»»

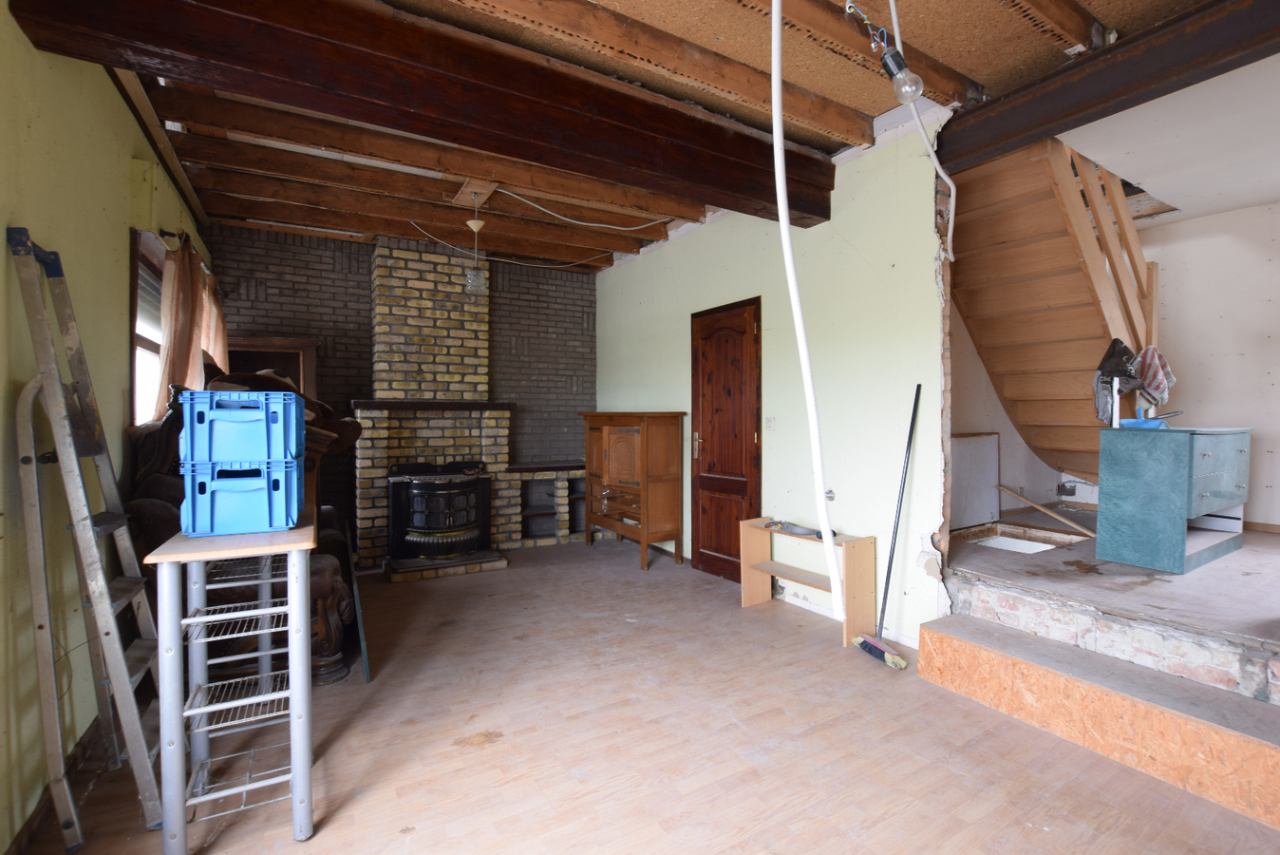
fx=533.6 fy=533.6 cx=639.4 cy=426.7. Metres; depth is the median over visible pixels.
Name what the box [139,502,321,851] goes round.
metal table
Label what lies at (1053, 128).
steel beam
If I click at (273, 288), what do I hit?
brick wall
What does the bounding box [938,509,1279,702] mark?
raised floor
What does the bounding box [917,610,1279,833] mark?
wooden step
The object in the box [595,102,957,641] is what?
green wall
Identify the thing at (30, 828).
baseboard
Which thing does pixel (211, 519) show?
blue crate
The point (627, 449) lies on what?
wooden cabinet
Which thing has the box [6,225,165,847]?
stepladder
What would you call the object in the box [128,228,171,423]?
window
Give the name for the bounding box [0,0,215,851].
left wall
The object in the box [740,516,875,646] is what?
shelf unit
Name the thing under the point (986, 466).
white panel
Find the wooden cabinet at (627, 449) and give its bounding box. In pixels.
[580,410,688,570]
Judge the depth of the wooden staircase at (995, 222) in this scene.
3.20 m
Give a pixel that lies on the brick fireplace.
(466, 340)
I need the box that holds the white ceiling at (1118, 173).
[1058,51,1279,224]
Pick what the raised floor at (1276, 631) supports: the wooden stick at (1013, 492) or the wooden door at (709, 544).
the wooden stick at (1013, 492)
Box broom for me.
[847,381,919,669]
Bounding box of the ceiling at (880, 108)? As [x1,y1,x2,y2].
[86,0,1224,270]
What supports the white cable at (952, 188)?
hanging from the ceiling at (880, 108)
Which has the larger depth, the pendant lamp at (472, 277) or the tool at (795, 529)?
the pendant lamp at (472, 277)
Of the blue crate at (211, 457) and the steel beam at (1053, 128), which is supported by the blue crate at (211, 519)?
the blue crate at (211, 457)
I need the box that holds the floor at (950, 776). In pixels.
[10,533,1279,854]
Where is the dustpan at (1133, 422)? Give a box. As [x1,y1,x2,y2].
[1118,416,1167,428]
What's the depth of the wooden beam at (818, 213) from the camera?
2.14 m
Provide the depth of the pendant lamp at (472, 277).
3.75 m
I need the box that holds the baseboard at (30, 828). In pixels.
[3,715,109,854]
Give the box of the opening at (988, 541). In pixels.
[952,520,1087,553]
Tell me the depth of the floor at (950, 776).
2.03 m
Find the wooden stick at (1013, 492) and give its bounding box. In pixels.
[997,484,1094,535]
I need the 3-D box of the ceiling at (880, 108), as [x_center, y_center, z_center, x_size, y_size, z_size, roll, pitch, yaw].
[-0.006,-1.717,2.888,4.741,0.167,6.773,-1,1,-31]
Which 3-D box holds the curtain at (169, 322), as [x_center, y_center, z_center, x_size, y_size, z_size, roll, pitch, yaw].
[-2.655,-0.501,3.116,0.146,1.160,0.568,-1,1,-31]
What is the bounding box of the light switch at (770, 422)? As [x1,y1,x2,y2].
[764,414,774,431]
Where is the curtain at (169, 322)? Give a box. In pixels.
[155,232,210,405]
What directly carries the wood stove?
in the brick fireplace
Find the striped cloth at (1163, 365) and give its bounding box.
[1131,344,1175,405]
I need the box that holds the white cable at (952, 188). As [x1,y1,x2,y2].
[886,0,956,256]
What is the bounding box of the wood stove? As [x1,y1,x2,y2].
[386,458,491,563]
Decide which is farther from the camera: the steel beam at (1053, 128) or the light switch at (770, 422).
the light switch at (770, 422)
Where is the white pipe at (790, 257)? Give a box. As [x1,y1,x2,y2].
[767,0,847,619]
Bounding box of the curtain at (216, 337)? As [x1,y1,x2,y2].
[197,266,228,376]
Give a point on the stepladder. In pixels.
(136, 741)
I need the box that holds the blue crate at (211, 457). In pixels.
[178,389,305,466]
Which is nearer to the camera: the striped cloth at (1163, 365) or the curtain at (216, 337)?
the striped cloth at (1163, 365)
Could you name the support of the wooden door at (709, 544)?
in the green wall at (682, 342)
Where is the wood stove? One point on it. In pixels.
(464, 486)
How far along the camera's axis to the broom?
2.88 m
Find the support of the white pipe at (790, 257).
hanging from the ceiling at (880, 108)
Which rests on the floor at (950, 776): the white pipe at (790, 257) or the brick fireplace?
the brick fireplace
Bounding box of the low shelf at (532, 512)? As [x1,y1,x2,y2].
[503,461,584,547]
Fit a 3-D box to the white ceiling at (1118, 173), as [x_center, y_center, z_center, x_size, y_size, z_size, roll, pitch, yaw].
[3.264,-1.488,2.506,2.639,0.243,2.258,-1,1,-31]
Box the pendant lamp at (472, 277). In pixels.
[463,193,489,296]
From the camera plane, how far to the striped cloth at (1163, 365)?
3.20 m
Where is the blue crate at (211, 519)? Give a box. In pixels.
[181,460,304,536]
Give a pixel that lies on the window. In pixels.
(136, 387)
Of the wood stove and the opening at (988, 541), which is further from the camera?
the wood stove
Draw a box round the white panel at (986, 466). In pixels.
[950,431,1000,528]
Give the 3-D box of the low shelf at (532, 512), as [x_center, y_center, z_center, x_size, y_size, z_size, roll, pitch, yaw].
[-0.774,0.767,5.589,1.309,0.828,0.429,-1,1,-31]
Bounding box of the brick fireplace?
[354,237,515,578]
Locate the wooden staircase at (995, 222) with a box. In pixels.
[943,132,1161,485]
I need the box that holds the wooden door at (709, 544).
[690,297,761,582]
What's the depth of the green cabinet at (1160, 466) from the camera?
2.83 m
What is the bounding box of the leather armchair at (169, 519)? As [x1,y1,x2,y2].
[123,361,359,680]
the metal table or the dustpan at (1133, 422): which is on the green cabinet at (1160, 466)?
the dustpan at (1133, 422)
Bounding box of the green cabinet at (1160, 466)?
[1094,423,1250,573]
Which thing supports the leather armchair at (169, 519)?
on the floor at (950, 776)
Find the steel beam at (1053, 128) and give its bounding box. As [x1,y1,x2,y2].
[933,0,1279,176]
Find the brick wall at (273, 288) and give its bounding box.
[205,221,596,550]
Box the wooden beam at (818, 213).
[7,0,836,226]
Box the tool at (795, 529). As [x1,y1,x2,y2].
[768,519,830,538]
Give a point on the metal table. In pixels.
(191, 556)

««

Could you copy every record exactly, without the pictures?

fx=533.6 fy=533.6 cx=639.4 cy=426.7. Metres; depth is the median over visible pixels.
Name what the box [139,502,321,851] goes round.
metal table
Label what lies at (1053, 128).
steel beam
If I click at (273, 288), what do I hit?
brick wall
What does the bounding box [938,509,1279,702] mark?
raised floor
What does the bounding box [917,610,1279,833] mark?
wooden step
The object in the box [595,102,957,641] is what?
green wall
Identify the thing at (30, 828).
baseboard
Which thing does pixel (211, 519) show?
blue crate
The point (627, 449) lies on what?
wooden cabinet
Which thing has the box [6,225,165,847]?
stepladder
What would you call the object in the box [128,228,171,423]?
window
Give the name for the bounding box [0,0,215,851].
left wall
The object in the box [740,516,875,646] is what?
shelf unit
Name the thing under the point (986, 466).
white panel
Find the wooden cabinet at (627, 449) and give its bounding box. In pixels.
[580,410,688,570]
Judge the depth of the wooden staircase at (995, 222) in this scene.
3.20 m
Give a pixel that lies on the brick fireplace.
(466, 340)
I need the box that holds the white ceiling at (1118, 173).
[1058,51,1279,224]
Pick what the raised floor at (1276, 631) supports: the wooden stick at (1013, 492) or the wooden door at (709, 544).
the wooden stick at (1013, 492)
Box broom for me.
[847,381,919,669]
Bounding box of the ceiling at (880, 108)? As [x1,y1,x2,y2].
[86,0,1224,270]
What supports the white cable at (952, 188)?
hanging from the ceiling at (880, 108)
Which has the larger depth, the pendant lamp at (472, 277) or the tool at (795, 529)?
the pendant lamp at (472, 277)
Of the blue crate at (211, 457) and the steel beam at (1053, 128), which is supported by the blue crate at (211, 519)?
the blue crate at (211, 457)
I need the box that holds the floor at (950, 776). In pixels.
[10,533,1279,854]
Where is the dustpan at (1133, 422)? Give a box. As [x1,y1,x2,y2].
[1118,416,1167,428]
What's the depth of the wooden beam at (818, 213) from the camera?
2.14 m
Provide the depth of the pendant lamp at (472, 277).
3.75 m
I need the box that holds the baseboard at (30, 828). In pixels.
[3,715,109,854]
Give the box of the opening at (988, 541). In pixels.
[952,520,1087,553]
Tell me the depth of the floor at (950, 776).
2.03 m
Find the wooden stick at (1013, 492) and give its bounding box. In pixels.
[997,484,1094,535]
I need the 3-D box of the ceiling at (880, 108), as [x_center, y_center, z_center, x_size, y_size, z_size, roll, pitch, yaw].
[-0.006,-1.717,2.888,4.741,0.167,6.773,-1,1,-31]
Which 3-D box holds the curtain at (169, 322), as [x_center, y_center, z_center, x_size, y_size, z_size, roll, pitch, yaw].
[-2.655,-0.501,3.116,0.146,1.160,0.568,-1,1,-31]
What is the bounding box of the light switch at (770, 422)? As [x1,y1,x2,y2].
[764,414,774,431]
Where is the curtain at (169, 322)? Give a box. In pixels.
[155,232,210,405]
What directly carries the wood stove?
in the brick fireplace
Find the striped cloth at (1163, 365) and give its bounding box.
[1131,344,1175,405]
I need the box that holds the white cable at (952, 188). As [x1,y1,x2,y2].
[886,0,956,256]
What is the bounding box of the wood stove? As [x1,y1,x2,y2].
[386,458,491,563]
Decide which is farther from the camera: the steel beam at (1053, 128) or the light switch at (770, 422).
the light switch at (770, 422)
Where is the white pipe at (790, 257)? Give a box. As [x1,y1,x2,y2].
[767,0,847,619]
Bounding box of the curtain at (216, 337)? As [x1,y1,x2,y2].
[197,266,228,376]
Give a point on the stepladder. In pixels.
(136, 741)
I need the box that holds the blue crate at (211, 457). In pixels.
[178,389,305,466]
Which is nearer to the camera: the striped cloth at (1163, 365) or the curtain at (216, 337)?
the striped cloth at (1163, 365)
Could you name the support of the wooden door at (709, 544)?
in the green wall at (682, 342)
Where is the wood stove? One point on it. In pixels.
(464, 486)
How far along the camera's axis to the broom?
2.88 m
Find the support of the white pipe at (790, 257).
hanging from the ceiling at (880, 108)
Which rests on the floor at (950, 776): the white pipe at (790, 257) or the brick fireplace?
the brick fireplace
Bounding box of the low shelf at (532, 512)? As [x1,y1,x2,y2].
[503,461,584,547]
Fit a 3-D box to the white ceiling at (1118, 173), as [x_center, y_center, z_center, x_size, y_size, z_size, roll, pitch, yaw].
[3.264,-1.488,2.506,2.639,0.243,2.258,-1,1,-31]
Box the pendant lamp at (472, 277). In pixels.
[463,193,489,296]
From the camera plane, how far to the striped cloth at (1163, 365)?
3.20 m
Where is the blue crate at (211, 519)? Give a box. In pixels.
[181,460,304,536]
Give a pixel that lies on the window. In pixels.
(136, 387)
Of the wood stove and the opening at (988, 541), which is further from the camera?
the wood stove
Draw a box round the white panel at (986, 466). In pixels.
[950,431,1000,528]
Give the 3-D box of the low shelf at (532, 512), as [x_center, y_center, z_center, x_size, y_size, z_size, roll, pitch, yaw].
[-0.774,0.767,5.589,1.309,0.828,0.429,-1,1,-31]
Bounding box of the brick fireplace?
[354,237,515,578]
Locate the wooden staircase at (995, 222) with a box. In pixels.
[943,132,1161,485]
I need the box that holds the wooden door at (709, 544).
[690,297,761,582]
What's the depth of the green cabinet at (1160, 466) from the camera?
2.83 m
What is the bounding box of the leather armchair at (169, 519)? As [x1,y1,x2,y2].
[123,361,359,680]
the metal table or the dustpan at (1133, 422): which is on the green cabinet at (1160, 466)?
the dustpan at (1133, 422)
Bounding box of the green cabinet at (1160, 466)?
[1094,423,1250,573]
Which thing supports the leather armchair at (169, 519)?
on the floor at (950, 776)
Find the steel beam at (1053, 128) and give its bounding box. As [x1,y1,x2,y2].
[933,0,1279,176]
Find the brick wall at (273, 288) and give its bounding box.
[205,221,596,550]
Box the wooden beam at (818, 213).
[7,0,836,226]
Box the tool at (795, 529). As [x1,y1,x2,y2].
[768,519,830,538]
Give a point on the metal table. In pixels.
(191, 556)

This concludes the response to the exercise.